Question

A circular platform is mounted on a frictionless vertical axle. If the radius R=2m and its moment of inertia about the axle is $200kg{m^2}$. It is initially at rest. A 50 kg man stands on the edge of the platform and begins to walk along the edge at the speed of $1m{s^{ - 1}}$ relative to the ground. Time taken by the man to complete one revolution is-
A. $\dfrac{{3\pi }}{2}s$
B. $2\pi s$
C. $\dfrac{\pi }{2}s$
D. $\pi s$

Answer 1

Hint: In the given question the system was initially at rest and no external torque acts on it. Thus the total angular momentum must be conserved. Additionally, using the relation between angular velocity and linear velocity we can find these terms. Finally, Speed is the ratio of distance traveled and time. So time will be the distance traveled over speed.

Formula Used:
\eqalign{ & \dfrac{{dL}}{{dt}} = {\tau _{ext}} \cr & {\text{where }}{\tau _{ext}}{\text{ is the external Torque on the system,}} \cr & L{\text{ is the angular momentum of the system}}{\text{.}} \cr}
\eqalign{ & {\text{ }}v = R\omega \cr & v{\text{ is the linear velocity,}} \cr & {\text{R is the radius of the platform,}} \cr & \omega {\text{ is the angular velocity of the platform}}{\text{.}} \cr}
\eqalign{ & {\text{Speed = }}\dfrac{{{\text{Distance}}}}{{{\text{Time}}}} \cr & \Rightarrow {\text{Time}} = \dfrac{{{\text{Distance}}}}{{{\text{Speed}}}} \cr}

Complete step by step answer:
Consider the given system of a circular platform mounted on a frictionless vertical axle, and a man of 50 kg walking along the edge of this platform with speed of $1m{s^{ - 1}}$, as shown below in the diagram:

Given:
The radius of the circular platform, R= 2m
Moment of Inertia of Circular platform, I=$200kg{m^2}$
Mass of the man, m=50 kg,
Speed of the man, $v = 1m{s^{ - 1}}$

Initially the entire system was at rest.

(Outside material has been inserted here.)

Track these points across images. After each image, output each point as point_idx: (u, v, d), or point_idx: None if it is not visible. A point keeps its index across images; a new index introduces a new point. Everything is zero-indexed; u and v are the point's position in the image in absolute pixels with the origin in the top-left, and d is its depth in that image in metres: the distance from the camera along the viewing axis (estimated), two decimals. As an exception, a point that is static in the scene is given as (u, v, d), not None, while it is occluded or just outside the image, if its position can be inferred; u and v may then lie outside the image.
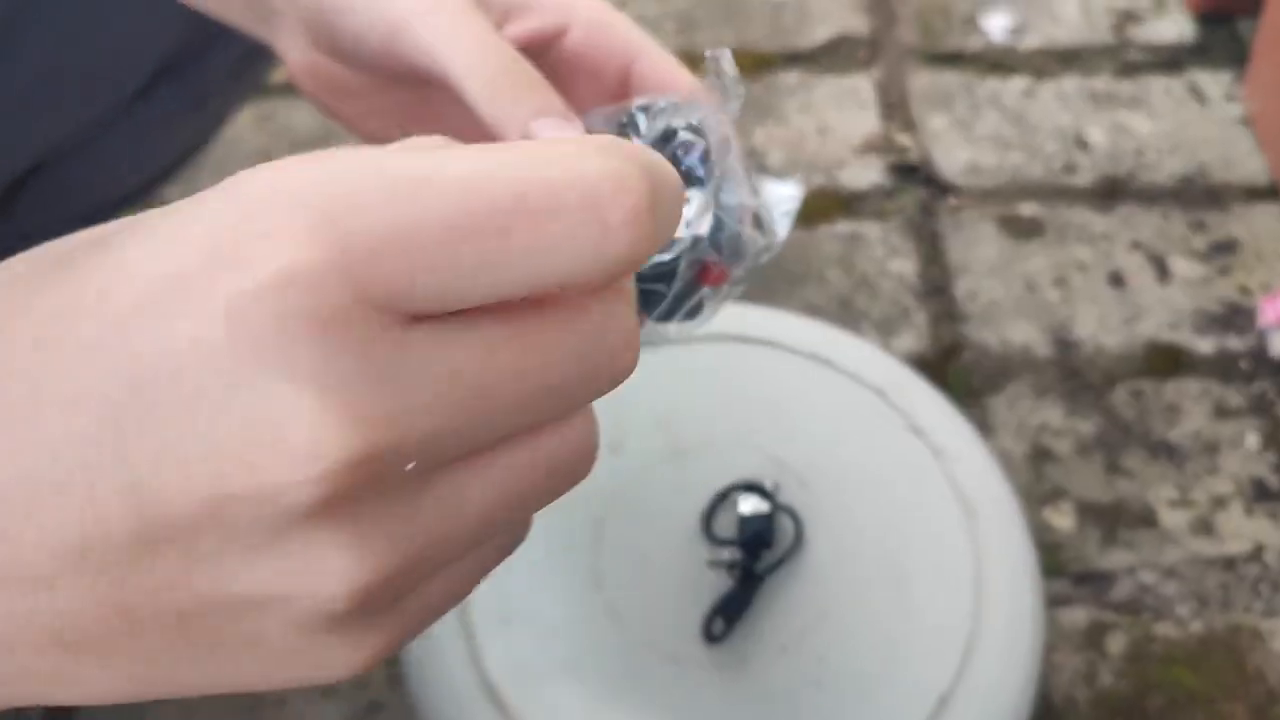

And no external Torque is acting on the system.
i.e. ${\tau _{ext}} = 0$
But we know that:
\eqalign{ & \dfrac{{dL}}{{dt}} = {\tau _{ext}} \cr & {\text{where }}{\tau _{ext}}{\text{ is the external Torque on the system,}} \cr & L{\text{ is the angular momentum of the system}}{\text{.}} \cr}
So, if the total external torque on a system is zero, its angular momentum remains constant. In other words the angular momentum of the system is conserved.
Applying Law of conservation of angular momentum we get:
$m\left( v \right)\left( R \right) = I\omega$
Substituting the given values we get:
\eqalign{ & 50 \times 1 \times 2 = 200\omega \cr & \Rightarrow \omega = \dfrac{{100}}{{200}} \cr & \therefore \omega = 0.5{\text{ radians}} \cr}
Now the resultant angular velocity of the entire system will be the vector sum of the angular velocity of the man and the platform.
\eqalign{ & {\omega _R} = \dfrac{v}{R} - \omega {\text{ }}\left[ {{\text{Using }}v = R\omega } \right] \cr & \Rightarrow {\omega _R} = \dfrac{1}{2} - 0.5{\text{ radians}} \cr & \Rightarrow {\omega _R} = 0.5{\text{ radians}} \cr}
Now, the distance travelled is the circumference of the circular path i.e., ${\text{2}}\pi {\text{R}}$
But we know that:
\eqalign{ & {\text{Speed = }}\dfrac{{{\text{Distance}}}}{{{\text{Time}}}} \cr & \Rightarrow {\text{Time}} = \dfrac{{{\text{Distance}}}}{{{\text{Speed}}}} \cr}
Substituting values in the formula, we get:
\eqalign{ & {\text{Time,}}T = \dfrac{{2\pi R}}{{\omega R}} \cr & \Rightarrow T = \dfrac{{2\pi }}{\omega } \cr & \therefore T = 2\pi \sec \cr}
Therefore, the correct option is B. i.e., $2\pi s$.

Note: Angular momentum is a physical quantity that comes into action for a rotating body only. Mathematically, it is the product of the magnitude of the linear momentum of the body and the perpendicular distance from the axis of rotation.